### REQUIREMENT
Return only the stretch of the material below that begins with the line containing "15: (842, 374, 1.66)" and ends with the line containing "27: (568, 433, 1.98)", exactly; both of those lines belong to it.

### INPUT MATERIAL
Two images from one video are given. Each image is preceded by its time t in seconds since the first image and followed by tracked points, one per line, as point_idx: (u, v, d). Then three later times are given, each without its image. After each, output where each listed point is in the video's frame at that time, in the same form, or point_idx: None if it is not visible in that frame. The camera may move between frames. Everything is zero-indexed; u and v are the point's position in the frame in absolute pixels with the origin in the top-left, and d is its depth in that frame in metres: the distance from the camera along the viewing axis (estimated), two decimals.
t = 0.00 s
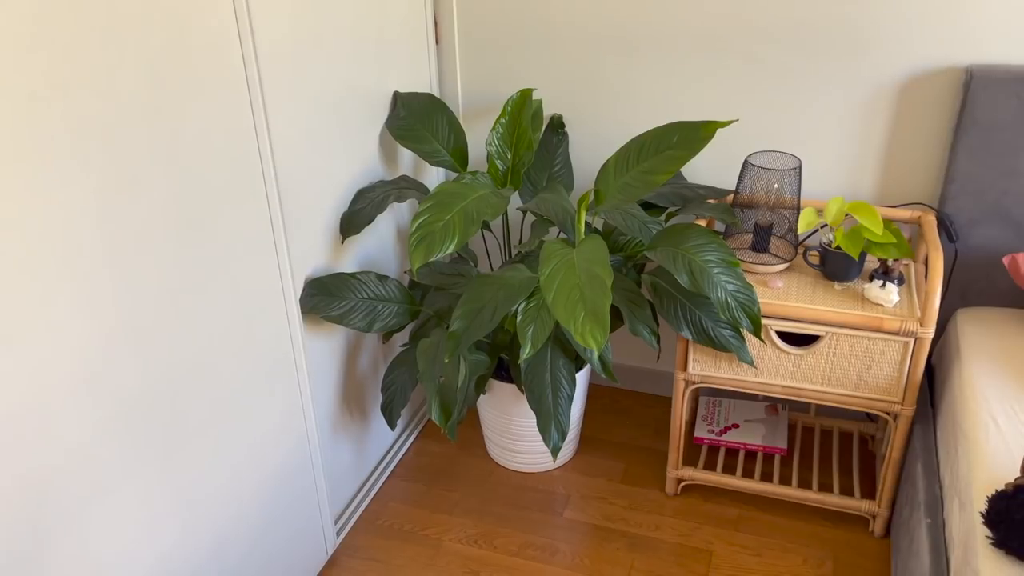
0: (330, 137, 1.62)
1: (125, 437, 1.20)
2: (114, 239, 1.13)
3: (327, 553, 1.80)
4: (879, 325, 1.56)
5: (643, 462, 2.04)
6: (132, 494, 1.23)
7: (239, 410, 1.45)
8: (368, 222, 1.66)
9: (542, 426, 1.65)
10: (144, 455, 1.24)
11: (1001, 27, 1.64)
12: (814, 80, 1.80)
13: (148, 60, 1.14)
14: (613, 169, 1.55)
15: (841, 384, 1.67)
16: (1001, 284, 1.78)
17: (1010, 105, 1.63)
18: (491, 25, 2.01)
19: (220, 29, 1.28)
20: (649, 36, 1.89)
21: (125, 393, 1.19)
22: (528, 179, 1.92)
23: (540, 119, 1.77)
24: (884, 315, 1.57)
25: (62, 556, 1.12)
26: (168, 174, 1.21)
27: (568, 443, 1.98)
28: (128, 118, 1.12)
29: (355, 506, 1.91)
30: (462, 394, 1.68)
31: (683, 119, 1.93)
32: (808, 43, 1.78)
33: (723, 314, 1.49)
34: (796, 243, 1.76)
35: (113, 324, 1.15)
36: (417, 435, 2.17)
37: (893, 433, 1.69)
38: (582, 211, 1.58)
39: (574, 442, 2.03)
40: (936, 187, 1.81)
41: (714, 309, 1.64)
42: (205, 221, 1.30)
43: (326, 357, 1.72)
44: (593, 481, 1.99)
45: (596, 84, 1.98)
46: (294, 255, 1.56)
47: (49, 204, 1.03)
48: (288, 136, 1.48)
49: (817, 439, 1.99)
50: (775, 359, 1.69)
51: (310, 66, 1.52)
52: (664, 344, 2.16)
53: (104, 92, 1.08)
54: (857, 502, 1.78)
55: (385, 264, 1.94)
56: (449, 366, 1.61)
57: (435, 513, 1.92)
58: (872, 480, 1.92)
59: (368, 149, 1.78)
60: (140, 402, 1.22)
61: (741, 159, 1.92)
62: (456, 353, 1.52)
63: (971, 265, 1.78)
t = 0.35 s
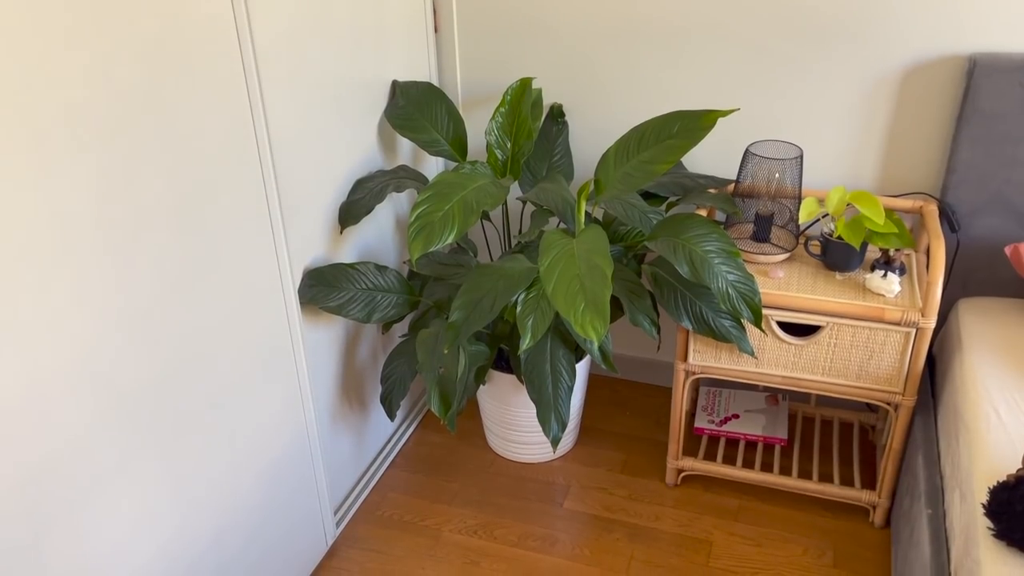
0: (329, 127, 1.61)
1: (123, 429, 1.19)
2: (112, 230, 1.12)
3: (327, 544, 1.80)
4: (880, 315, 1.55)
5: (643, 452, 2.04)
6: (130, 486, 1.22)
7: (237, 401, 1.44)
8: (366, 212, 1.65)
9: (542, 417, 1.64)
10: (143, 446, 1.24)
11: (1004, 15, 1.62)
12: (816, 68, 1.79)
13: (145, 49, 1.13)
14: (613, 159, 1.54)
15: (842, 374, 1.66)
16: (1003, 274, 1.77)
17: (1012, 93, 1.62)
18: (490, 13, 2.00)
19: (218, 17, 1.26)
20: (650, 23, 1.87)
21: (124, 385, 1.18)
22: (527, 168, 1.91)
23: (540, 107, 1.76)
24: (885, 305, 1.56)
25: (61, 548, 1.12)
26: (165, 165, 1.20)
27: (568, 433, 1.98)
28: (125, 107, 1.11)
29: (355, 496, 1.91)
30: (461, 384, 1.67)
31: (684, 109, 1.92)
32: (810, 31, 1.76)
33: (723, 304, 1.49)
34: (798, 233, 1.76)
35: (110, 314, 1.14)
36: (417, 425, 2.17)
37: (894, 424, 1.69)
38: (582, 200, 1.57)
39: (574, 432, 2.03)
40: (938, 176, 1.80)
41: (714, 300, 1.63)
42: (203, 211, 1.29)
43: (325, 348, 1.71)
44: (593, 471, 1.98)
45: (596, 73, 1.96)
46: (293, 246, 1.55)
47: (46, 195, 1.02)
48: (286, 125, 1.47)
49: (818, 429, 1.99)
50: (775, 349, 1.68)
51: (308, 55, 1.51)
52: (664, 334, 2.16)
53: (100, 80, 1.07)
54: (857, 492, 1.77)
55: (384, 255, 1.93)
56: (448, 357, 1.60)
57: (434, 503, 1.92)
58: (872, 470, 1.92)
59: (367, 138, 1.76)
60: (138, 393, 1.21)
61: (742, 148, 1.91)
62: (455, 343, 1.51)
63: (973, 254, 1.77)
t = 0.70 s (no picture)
0: (330, 120, 1.60)
1: (124, 426, 1.19)
2: (112, 224, 1.11)
3: (329, 539, 1.80)
4: (885, 310, 1.54)
5: (645, 447, 2.03)
6: (131, 483, 1.22)
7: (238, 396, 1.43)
8: (368, 206, 1.64)
9: (544, 412, 1.63)
10: (144, 442, 1.23)
11: (1012, 6, 1.61)
12: (821, 61, 1.77)
13: (144, 42, 1.12)
14: (616, 153, 1.53)
15: (846, 369, 1.65)
16: (1009, 268, 1.76)
17: (1019, 86, 1.61)
18: (493, 5, 1.98)
19: (218, 10, 1.25)
20: (654, 15, 1.86)
21: (124, 380, 1.18)
22: (530, 162, 1.89)
23: (542, 100, 1.75)
24: (890, 300, 1.55)
25: (61, 544, 1.11)
26: (165, 159, 1.19)
27: (570, 428, 1.97)
28: (124, 100, 1.10)
29: (356, 491, 1.90)
30: (463, 379, 1.66)
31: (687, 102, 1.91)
32: (815, 23, 1.75)
33: (727, 299, 1.48)
34: (802, 227, 1.74)
35: (110, 309, 1.13)
36: (418, 420, 2.16)
37: (898, 419, 1.68)
38: (584, 194, 1.56)
39: (576, 427, 2.02)
40: (943, 170, 1.79)
41: (717, 295, 1.62)
42: (203, 206, 1.28)
43: (326, 342, 1.70)
44: (595, 466, 1.98)
45: (599, 65, 1.95)
46: (294, 240, 1.54)
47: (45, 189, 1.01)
48: (287, 119, 1.46)
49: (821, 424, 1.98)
50: (779, 344, 1.67)
51: (309, 48, 1.50)
52: (667, 329, 2.15)
53: (99, 72, 1.06)
54: (860, 488, 1.77)
55: (386, 249, 1.92)
56: (450, 352, 1.59)
57: (436, 498, 1.91)
58: (876, 466, 1.91)
59: (368, 132, 1.75)
60: (139, 389, 1.20)
61: (746, 142, 1.90)
62: (457, 338, 1.50)
63: (978, 249, 1.76)
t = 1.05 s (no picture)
0: (331, 117, 1.59)
1: (124, 426, 1.18)
2: (111, 223, 1.10)
3: (330, 538, 1.79)
4: (891, 309, 1.53)
5: (648, 445, 2.02)
6: (131, 483, 1.21)
7: (238, 395, 1.42)
8: (369, 203, 1.62)
9: (547, 412, 1.62)
10: (145, 443, 1.22)
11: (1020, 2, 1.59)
12: (826, 57, 1.76)
13: (143, 38, 1.11)
14: (620, 149, 1.52)
15: (851, 368, 1.64)
16: (1016, 266, 1.75)
17: None
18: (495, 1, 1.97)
19: (219, 6, 1.24)
20: (657, 10, 1.84)
21: (125, 380, 1.16)
22: (532, 159, 1.88)
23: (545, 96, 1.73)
24: (896, 298, 1.54)
25: (60, 545, 1.10)
26: (165, 157, 1.17)
27: (572, 427, 1.96)
28: (123, 97, 1.09)
29: (358, 490, 1.89)
30: (465, 378, 1.65)
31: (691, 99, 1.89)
32: (820, 19, 1.73)
33: (731, 297, 1.46)
34: (807, 225, 1.73)
35: (108, 308, 1.12)
36: (420, 418, 2.15)
37: (904, 419, 1.67)
38: (588, 191, 1.54)
39: (579, 425, 2.01)
40: (950, 167, 1.77)
41: (722, 293, 1.61)
42: (203, 204, 1.26)
43: (327, 341, 1.69)
44: (598, 465, 1.97)
45: (603, 62, 1.93)
46: (295, 239, 1.53)
47: (44, 187, 0.99)
48: (288, 116, 1.45)
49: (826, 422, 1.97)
50: (784, 343, 1.66)
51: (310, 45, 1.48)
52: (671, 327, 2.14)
53: (97, 68, 1.04)
54: (865, 487, 1.76)
55: (387, 246, 1.91)
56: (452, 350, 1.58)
57: (438, 497, 1.90)
58: (881, 465, 1.90)
59: (370, 129, 1.74)
60: (139, 389, 1.19)
61: (750, 139, 1.88)
62: (460, 337, 1.49)
63: (985, 247, 1.75)
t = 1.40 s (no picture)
0: (335, 115, 1.58)
1: (128, 426, 1.18)
2: (114, 223, 1.09)
3: (333, 537, 1.79)
4: (897, 308, 1.52)
5: (652, 445, 2.01)
6: (134, 483, 1.20)
7: (241, 394, 1.42)
8: (373, 202, 1.62)
9: (551, 411, 1.62)
10: (149, 443, 1.22)
11: None
12: (832, 56, 1.75)
13: (146, 36, 1.10)
14: (625, 148, 1.51)
15: (857, 368, 1.63)
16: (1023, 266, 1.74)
17: None
18: None
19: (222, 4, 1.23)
20: (662, 8, 1.83)
21: (127, 380, 1.16)
22: (537, 157, 1.87)
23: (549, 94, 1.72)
24: (902, 298, 1.53)
25: (63, 546, 1.10)
26: (168, 157, 1.17)
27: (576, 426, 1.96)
28: (126, 96, 1.08)
29: (361, 489, 1.89)
30: (469, 377, 1.65)
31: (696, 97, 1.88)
32: (826, 18, 1.72)
33: (737, 297, 1.46)
34: (812, 224, 1.72)
35: (111, 308, 1.12)
36: (424, 417, 2.15)
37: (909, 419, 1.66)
38: (592, 190, 1.54)
39: (583, 424, 2.00)
40: (956, 166, 1.76)
41: (727, 292, 1.61)
42: (206, 203, 1.26)
43: (331, 340, 1.69)
44: (602, 465, 1.96)
45: (607, 59, 1.92)
46: (298, 237, 1.52)
47: (47, 187, 0.99)
48: (291, 114, 1.44)
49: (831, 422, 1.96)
50: (789, 343, 1.65)
51: (314, 42, 1.48)
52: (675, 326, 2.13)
53: (100, 66, 1.04)
54: (870, 488, 1.75)
55: (391, 245, 1.90)
56: (456, 350, 1.58)
57: (442, 496, 1.90)
58: (886, 465, 1.89)
59: (373, 127, 1.73)
60: (143, 388, 1.19)
61: (755, 137, 1.88)
62: (463, 336, 1.48)
63: (992, 246, 1.74)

### RESULT OF THE EXERCISE
15: (842, 374, 1.66)
16: (1003, 274, 1.77)
17: (1012, 93, 1.62)
18: (490, 13, 2.00)
19: (218, 17, 1.26)
20: (650, 23, 1.87)
21: (124, 385, 1.18)
22: (527, 168, 1.91)
23: (540, 107, 1.76)
24: (885, 305, 1.56)
25: (61, 548, 1.12)
26: (165, 165, 1.20)
27: (568, 433, 1.98)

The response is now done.